**Instructions for the task:**
Go through the material below and copy each line where the word "height" appears.
----
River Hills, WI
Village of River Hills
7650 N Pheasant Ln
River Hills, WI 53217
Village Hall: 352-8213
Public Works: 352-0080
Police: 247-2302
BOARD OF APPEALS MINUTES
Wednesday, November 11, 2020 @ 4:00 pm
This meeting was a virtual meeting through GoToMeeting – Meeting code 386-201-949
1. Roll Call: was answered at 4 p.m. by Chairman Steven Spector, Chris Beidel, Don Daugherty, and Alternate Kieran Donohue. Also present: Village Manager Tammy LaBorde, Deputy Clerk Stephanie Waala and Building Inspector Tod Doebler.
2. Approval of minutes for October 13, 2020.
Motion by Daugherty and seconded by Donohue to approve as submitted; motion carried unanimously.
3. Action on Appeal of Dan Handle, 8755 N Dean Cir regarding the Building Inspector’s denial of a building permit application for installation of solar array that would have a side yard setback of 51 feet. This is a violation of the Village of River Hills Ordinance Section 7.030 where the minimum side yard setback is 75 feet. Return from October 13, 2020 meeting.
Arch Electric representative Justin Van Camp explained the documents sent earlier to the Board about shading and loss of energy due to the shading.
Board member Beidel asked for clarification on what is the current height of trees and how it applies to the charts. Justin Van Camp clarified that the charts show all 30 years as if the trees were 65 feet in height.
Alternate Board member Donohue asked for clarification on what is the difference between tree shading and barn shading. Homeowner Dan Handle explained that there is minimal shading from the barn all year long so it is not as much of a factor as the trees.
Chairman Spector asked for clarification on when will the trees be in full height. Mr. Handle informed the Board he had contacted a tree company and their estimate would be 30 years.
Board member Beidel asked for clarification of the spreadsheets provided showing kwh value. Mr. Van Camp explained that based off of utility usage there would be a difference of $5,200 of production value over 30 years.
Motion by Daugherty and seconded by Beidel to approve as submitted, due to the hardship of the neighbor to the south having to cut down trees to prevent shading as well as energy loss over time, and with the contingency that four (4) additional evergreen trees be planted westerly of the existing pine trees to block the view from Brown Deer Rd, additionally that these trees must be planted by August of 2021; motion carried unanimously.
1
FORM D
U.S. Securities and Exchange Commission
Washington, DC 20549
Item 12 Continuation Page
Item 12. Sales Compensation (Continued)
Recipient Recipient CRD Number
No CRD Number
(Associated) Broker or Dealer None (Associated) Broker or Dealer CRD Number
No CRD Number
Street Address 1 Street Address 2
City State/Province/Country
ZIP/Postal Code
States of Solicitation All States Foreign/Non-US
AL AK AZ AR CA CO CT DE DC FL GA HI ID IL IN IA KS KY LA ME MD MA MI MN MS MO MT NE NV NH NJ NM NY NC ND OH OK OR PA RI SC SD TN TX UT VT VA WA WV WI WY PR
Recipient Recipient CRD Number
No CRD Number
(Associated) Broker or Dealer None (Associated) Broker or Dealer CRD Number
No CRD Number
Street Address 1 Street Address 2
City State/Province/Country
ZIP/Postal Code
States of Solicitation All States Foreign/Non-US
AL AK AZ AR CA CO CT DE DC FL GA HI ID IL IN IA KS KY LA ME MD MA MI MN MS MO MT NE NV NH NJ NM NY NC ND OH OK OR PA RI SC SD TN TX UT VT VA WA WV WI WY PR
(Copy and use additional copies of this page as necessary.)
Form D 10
----
**Response to the exercise:**
Board member Beidel asked for clarification on what is the current height of trees and how it applies to the charts. Justin Van Camp clarified that the charts show all 30 years as if the trees were 65 feet in height.
Chairman Spector asked for clarification on when will the trees be in full height. Mr. Handle informed the Board he had contacted a tree company and their estimate would be 30 years.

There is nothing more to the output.